The eigenvectors are usually ordered according to the magnitude of the corresponding eigenvalue. That's why 8 is the first eigenvalue. The eigenvectors can be normalized to have length = 1. Here, the length of v1:

  v1 = [ 2 ]
[ 3 ]


is

sqrt (2^2 + 3^2) = sqrt(13)


so, the normalized v1 is:

  v1 =  [ 2/sqrt(13) ] = [ 0.554 ]
[ 3/sqrt(13) ] [ 0.832 ]


The trace of a vector A is the sum along the diagonal

tr(A) = 5 + 2 = 7


The determinant of A is (above) = -8

The trace of a vector is also equal to the sum of
the eigenvalues (sum of k's).

The determinant of a vector is the product of the k's. Since k1 = 8 and k2 = -1, we can verify the relationships are correct for matrix A.

In R:

v = c(5,2,9,2)
A = matrix(v,nrow=2,byrow=T)
A
[,1] [,2]
[1,] 5 2
[2,] 9 2

eigen(A)

$values
[1] 8 -1

$vectors
[,1] [,2]
[1,] 0.5547002 -0.3162278
[2,] 0.8320503 0.9486833


Why do eigenvalues and eigenvectors matter to us? It turns out that if we have an n x p matrix like

B = [ x1  y1 ]
[ x2 y2 ]
[ x3 y3 ]
[ x4 y4 ]


where the x and y values are separately normalized. (They are z-scores, obtained by subtracting the mean for each column and then dividing by its standard deviation)

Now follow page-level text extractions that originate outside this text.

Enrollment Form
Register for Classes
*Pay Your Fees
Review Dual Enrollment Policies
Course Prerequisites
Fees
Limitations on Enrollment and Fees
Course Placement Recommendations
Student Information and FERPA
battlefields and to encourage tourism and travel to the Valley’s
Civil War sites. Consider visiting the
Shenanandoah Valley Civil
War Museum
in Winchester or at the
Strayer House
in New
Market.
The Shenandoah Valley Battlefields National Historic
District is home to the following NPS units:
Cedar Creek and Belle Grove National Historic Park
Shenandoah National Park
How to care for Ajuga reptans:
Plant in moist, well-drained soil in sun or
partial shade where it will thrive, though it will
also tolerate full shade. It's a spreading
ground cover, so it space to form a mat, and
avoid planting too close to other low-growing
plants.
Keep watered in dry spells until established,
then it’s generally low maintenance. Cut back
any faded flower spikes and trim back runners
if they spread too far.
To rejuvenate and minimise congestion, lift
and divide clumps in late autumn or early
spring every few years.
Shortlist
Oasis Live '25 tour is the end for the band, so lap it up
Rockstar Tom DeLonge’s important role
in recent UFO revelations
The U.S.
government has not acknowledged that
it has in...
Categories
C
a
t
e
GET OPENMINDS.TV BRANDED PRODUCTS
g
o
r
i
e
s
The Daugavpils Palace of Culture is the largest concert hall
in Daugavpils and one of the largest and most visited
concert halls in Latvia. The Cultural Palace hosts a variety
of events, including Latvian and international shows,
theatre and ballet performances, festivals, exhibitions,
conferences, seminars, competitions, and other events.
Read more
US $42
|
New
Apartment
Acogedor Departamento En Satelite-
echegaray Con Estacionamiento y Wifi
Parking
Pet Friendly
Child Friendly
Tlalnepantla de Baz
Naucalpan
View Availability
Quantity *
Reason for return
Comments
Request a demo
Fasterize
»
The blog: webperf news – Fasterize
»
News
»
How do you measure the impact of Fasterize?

We construct a covariance matrix:

C = 
x y
x [ 1.00 z ]
y [ z 1.00 ]


where

z = 1/N * [ the sum over i of (zxi * zyi) ]


Then the eigenvalues and eigenvectors of C identify the principal components of B.

[UPDATE: This last part is not correct. I confused the correlation and covariance matrix. See here for details.]